According to Marenzi, it is impossible to imagine now, in the midst of Italy’s lock-down period, what the mood of retailers and buyers will be in June. “We must figure out when they will be mentally prepared to make purchases for summer 2021. I doubt this will happen in June. The sales campaign will probably extend until September. That will be the crucial time of the season, and sales will either be made virtually or, as in the old days, by packing up the new collection in the car and going out to show it to distributors,” he said.
“Labels looking to sell between June and August will surely end up selling less than those that are aiming for September, because retailers won’t be ready to buy so soon. And there will be more time to produce the collection. Surely, the industry will begin to get going at the end of August,” said Marenzi.
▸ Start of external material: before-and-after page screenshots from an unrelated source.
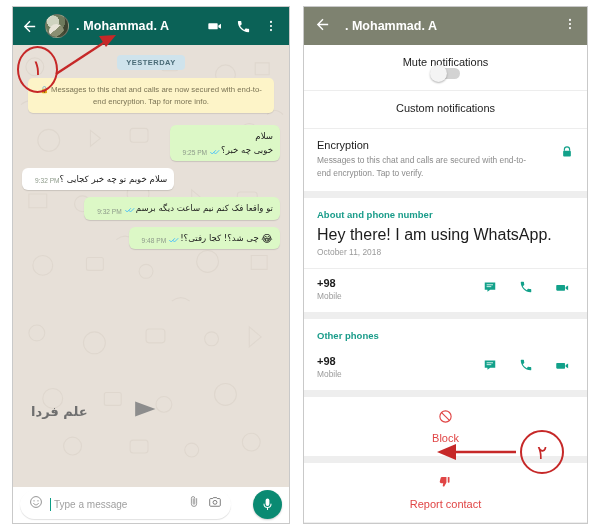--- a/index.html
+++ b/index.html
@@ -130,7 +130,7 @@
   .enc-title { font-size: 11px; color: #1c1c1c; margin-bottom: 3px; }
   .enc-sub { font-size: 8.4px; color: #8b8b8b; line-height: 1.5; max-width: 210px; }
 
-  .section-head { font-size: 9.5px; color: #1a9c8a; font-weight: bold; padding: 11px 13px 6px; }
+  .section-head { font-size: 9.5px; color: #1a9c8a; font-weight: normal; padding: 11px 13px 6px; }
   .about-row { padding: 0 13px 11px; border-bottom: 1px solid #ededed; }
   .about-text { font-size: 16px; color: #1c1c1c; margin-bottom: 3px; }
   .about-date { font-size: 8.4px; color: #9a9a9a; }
Questions abound and rumours are rife, given the current uncertainty and the lack of clarity about the type of measures that will be implemented once the lock-down will begin to ease. In September, the Fashion Weeks will probably be forced to adopt a different, more streamlined format, with limited audiences.
It has been quietly whispered that London and New York may cancel the September fashion weeks too. Like Milan, Paris might stage mixed shows, presenting menswear and womenswear together. According to some, a pared-down menswear week might even be tacked on the end of the Paris Fashion Week Women at the beginning of October.
The French Fashion and Haute Couture Federation has said that planning the September ready-to-wear Fashion Week isn’t yet on the agenda. Given the situation, all scenarios are still possible. But as of today, nothing has been decided.